En Goiania también hubo aliento

GOIANIA, Brasil.- Un puñado de argentinos, que nunca falta, logró hacerse sentir anoche en la inmensidad del estadio Serra Dourada de Goiania, escenario del partido entre el seleccionado de Alejandro Sabella y Brasil, por la ida del Superclásico de las Américas.

Ni siquiera el calor agobiante que dominó la jornada aplacó el ánimo argentino, que tuvo como premio, a la hora del partido, una temperatura más agradable y el soplido de una brisa fresca.

Ubicados en una platea lateral, los hinchas argentinos sobresalieron, por celestes y blancos, en el amarillo pleno de la torcida brasileña: el Serra Dourada lució completo.

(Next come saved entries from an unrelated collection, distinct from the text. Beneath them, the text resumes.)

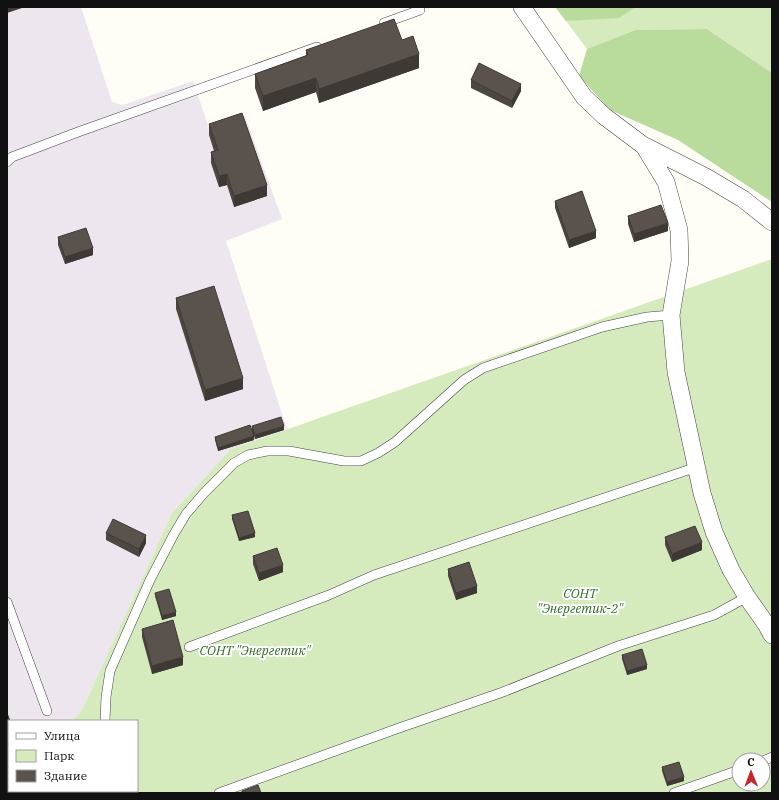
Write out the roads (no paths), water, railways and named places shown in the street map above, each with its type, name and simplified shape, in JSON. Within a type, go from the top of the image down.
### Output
[{"type":"street","points":[[522,7],[584,97],[604,116],[644,146],[706,177],[743,199],[772,222]]},
{"type":"street","points":[[644,146],[666,182],[679,230],[680,261],[671,315],[676,372],[702,493],[714,532],[731,570],[772,635]]},
{"type":"lane","points":[[375,26],[420,10]]},
{"type":"lane","points":[[7,162],[12,157],[78,132],[323,45]]},
{"type":"lane","points":[[105,720],[106,697],[110,671],[150,580],[186,514],[234,463],[248,455],[267,451],[289,452],[344,461],[361,461],[378,453],[395,442],[464,380],[483,368],[602,327],[647,317],[671,315]]},
{"type":"lane","points":[[189,647],[329,595],[374,575],[697,467]]},
{"type":"lane","points":[[219,793],[503,692],[618,646],[714,615],[747,597]]},
{"type":"lane","points":[[8,606],[47,711]]},
{"type":"lane","points":[[674,793],[731,773]]},
{"type":"park label","name":"СОНТ \"Энергетик-2\"","points":[[580,600]]},
{"type":"park label","name":"СОНТ \"Энергетик\"","points":[[255,650]]}]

Poco habituada a recibir al seleccionado, Goiania se vistió de fiesta para el compromiso, y si en la previa el clima estaba apenas encendido por el clásico, cuando Carlos Amarilla pitó el inicio del encuentro el estadio, literalmente, vibraba todavía con el eco del coro que cantó el himno en las tribunas.

El público colmó los 40 mil lugares disponibles para el choque (el estadio tiene capacidad real de 55 mil), y el gobierno local empujó la convocatoria: entregaba una entrada general a cambio de la presentación del comprobante de un pago de impuestos.

La medida “disimuló” el precio de los boletos, que iban desde los 90 reales hasta los 190 las plateas (más de 400 pesos argentinos).

La estrella Neymar fue, por lejos, el más aplaudido entre los integrantes del cuestionado Mano Menezes, seguido por Luis Fabiano; los argentinos, más allá del aliento de aquel puñado de compatriotas, recibieron un silbido monocorde.

Pero habrá revancha en la pelea del aliento, el 3 de octubre, cuando la localía sea para Argentina en el estadio Bicentenario del club Sarmiento de Resistencia, la capital de Chaco.